What a delightful blend of crime and romance! It was my first thought when I was halfway through reading “Adam’s Witness” by J.C. Paulson. To be honest, I don’t read true-to-genre crime novels, because there isn’t anything much in them except searching for the murderer. And I’m also not drawn to “strictly” romance novels. That being said, I do love reading about love and relationships, and without these themes, a story usually seems too bland to me.
The Canadian town of Saskatoon is shocked by an audacious murder. Although Saskatoon isn’t a small place, it is still far from being a metropolis. Murders don’t happen every day here. As if it wasn’t enough to make the public shudder, the victim is a bishop – respected and even loved by his parish.
Detective Sergeant Adam Davis is good at his job, and it doesn’t take him long to find the threads that would lead him to the culprit. He gets misled at first by the conflicting witnesses’ testimonies and some of them deliberately hiding the truth. Those things happen often, and they aren’t what unexpectedly threatened to sabotage Adam’s investigation. It’s feelings a key witness has evoked in him the moment he saw her on the crime scene.
I loved the way the author portrayed Grace. She is strong and fragile at the same time. She isn’t that kind of grotesque image of an “independent woman” who is like a rock without a single weak bone in her soul and body. She is also smart and professional in her job. She is a reporter in the local newspaper, and that’s the reason why she happened to be the one who found the dead bishop.
The investigation was exciting to follow with false leads and seemingly obvious suspects. Similarly intriguing was the love story plotline, with both main characters gradually revealing the secrets from their pasts to the reader.

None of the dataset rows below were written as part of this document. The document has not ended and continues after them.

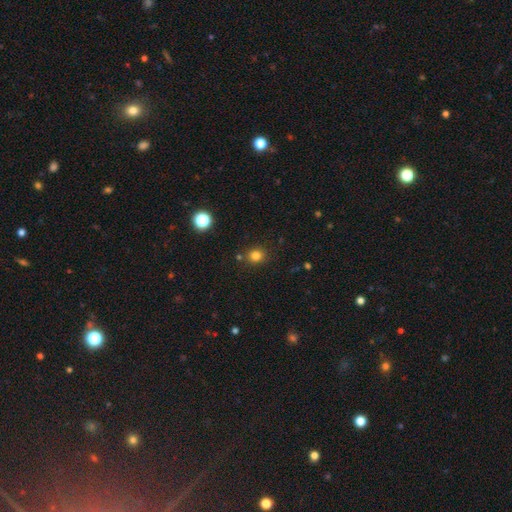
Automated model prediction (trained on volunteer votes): The model was most divided on "smooth or featured": smooth: 80%, star or artifact: 15%, featured or disk: 5%. More confident: merging — none (83%); how rounded — round (83%).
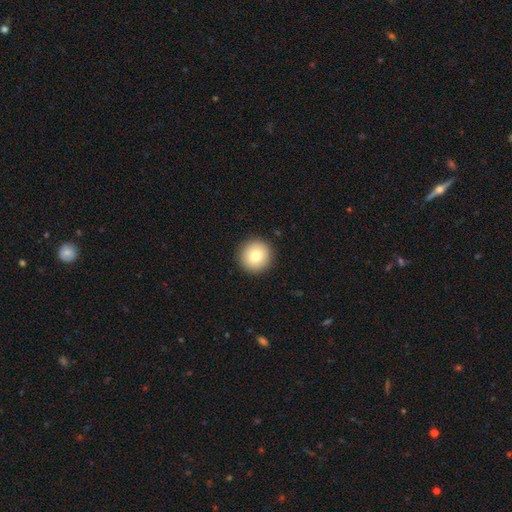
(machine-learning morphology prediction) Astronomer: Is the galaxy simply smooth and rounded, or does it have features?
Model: smooth — 80%.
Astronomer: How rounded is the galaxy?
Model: round — 95%.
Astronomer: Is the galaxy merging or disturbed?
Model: none — 92%.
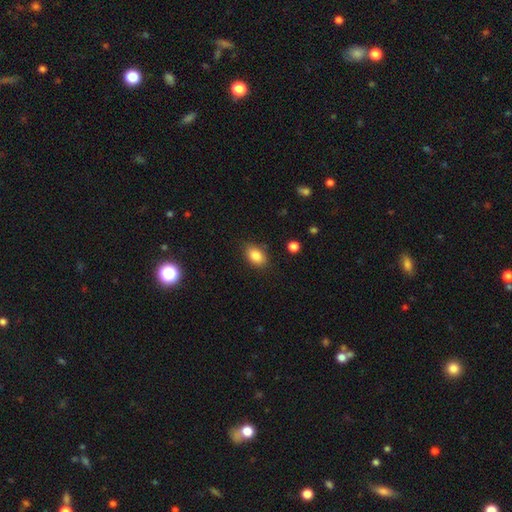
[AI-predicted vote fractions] Smooth or featured?
  - smooth: 85% *
  - star or artifact: 8%
  - featured or disk: 6%
How rounded?
  - in between: 86% *
  - round: 12%
  - cigar-shaped: 2%
Merging?
  - none: 83% *
  - minor disturbance: 12%
  - major disturbance: 3%
  - merger: 2%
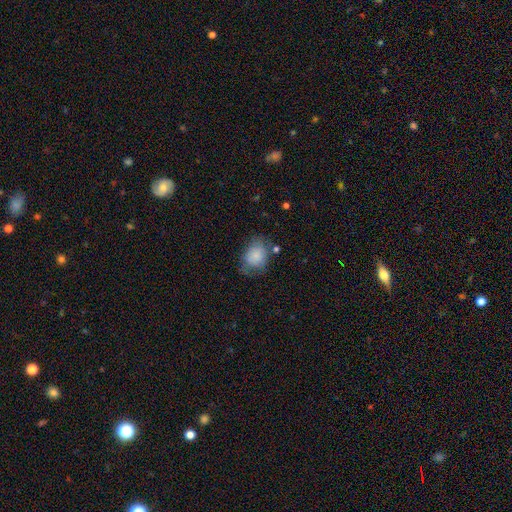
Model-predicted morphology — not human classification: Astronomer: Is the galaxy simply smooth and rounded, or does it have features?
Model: smooth — 81%.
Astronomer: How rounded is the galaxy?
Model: in between — 54% (runner-up: round, 45%).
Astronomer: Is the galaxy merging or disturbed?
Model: none — 56%.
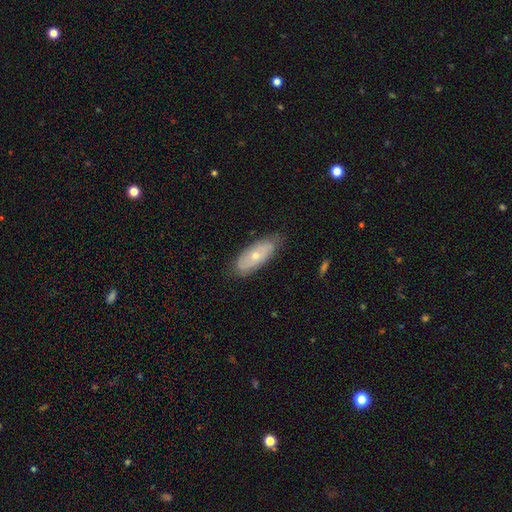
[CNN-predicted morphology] Smooth or featured: smooth — 50% (featured or disk — 44%)
Merging: none — 75% (minor disturbance — 20%)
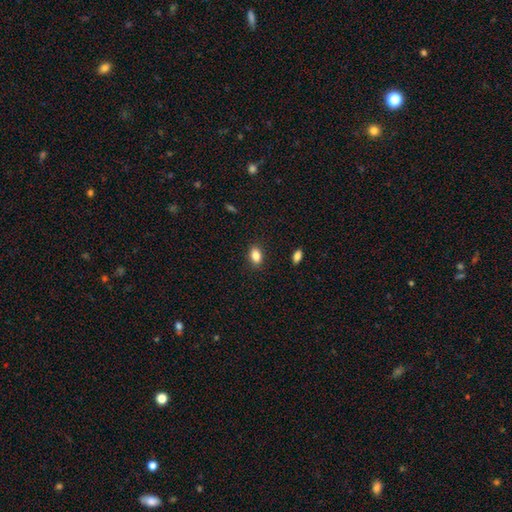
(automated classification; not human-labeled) smooth_or_featured: smooth (p=0.85) [alt: star or artifact p=0.09]
how_rounded: in between (p=0.84) [alt: round p=0.13]
merging: none (p=0.87) [alt: minor disturbance p=0.09]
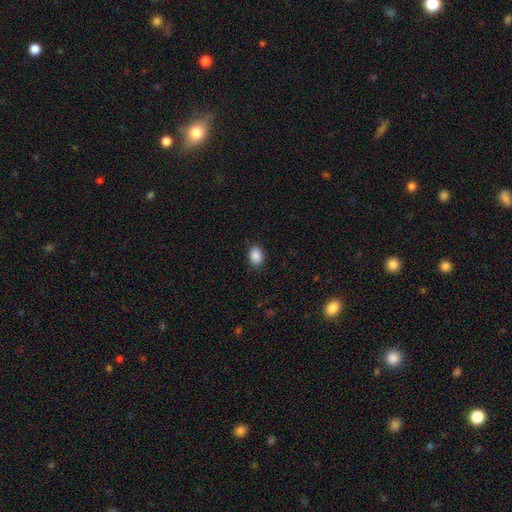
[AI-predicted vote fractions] The model was most divided on "how rounded": in between: 70%, round: 29%, cigar-shaped: 1%. More confident: smooth or featured — smooth (89%); merging — none (88%).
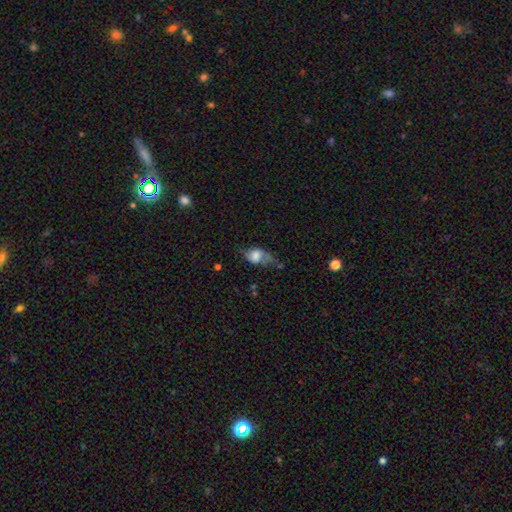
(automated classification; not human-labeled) smooth-or-featured: smooth: 66% | featured or disk: 25% | star or artifact: 9%
  how-rounded: in between: 78% | round: 19% | cigar-shaped: 3%
  merging: minor disturbance: 34% | major disturbance: 33% | none: 26% | merger: 7%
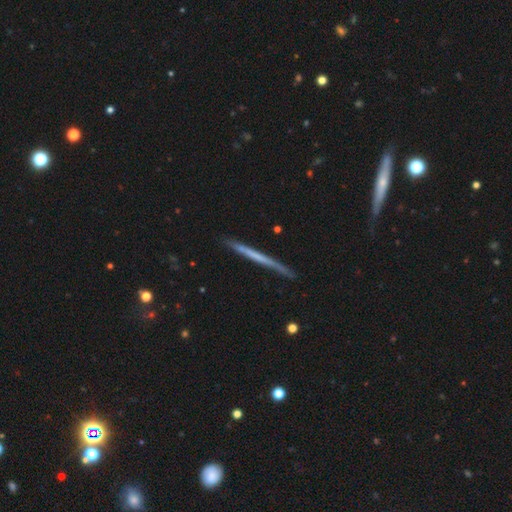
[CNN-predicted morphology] This is possibly a featured or disk galaxy (53%). It is clearly viewed edge-on (97%). Edge-on bulge: clearly none (92%). Merging: clearly none (87%).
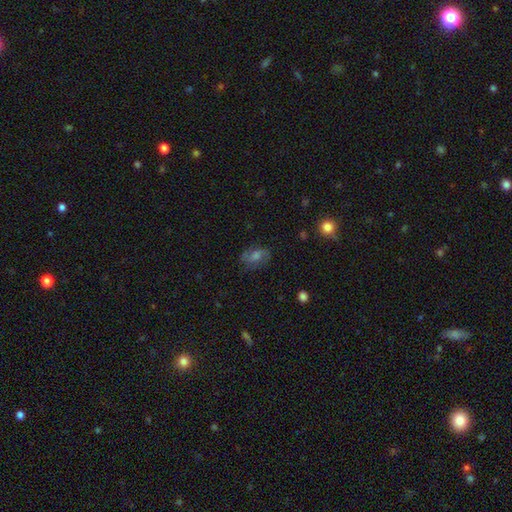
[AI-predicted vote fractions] This appears to be a featured or disk galaxy (48%). Merging: none (78%).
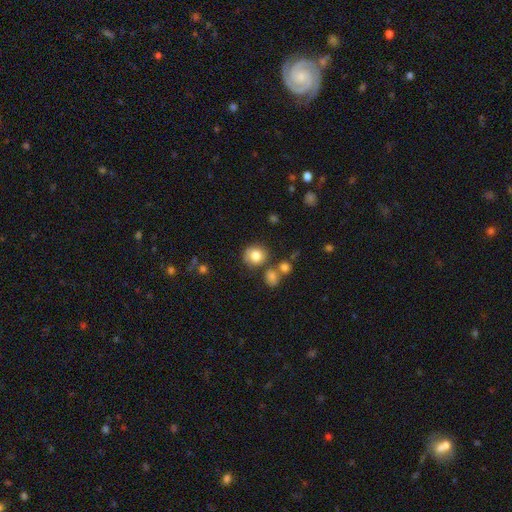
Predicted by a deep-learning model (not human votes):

In the book, the author touches upon important topics of tolerance, acceptance, and some people’s inability to see their own mistakes as reasons for their failures. Such people never see that they need to change their own attitude and not the things they believe are wrong in the world.
I’m curious about what awaits Adam and Grace in their professional and personal lives, so I’ll definitely read the next books in the series.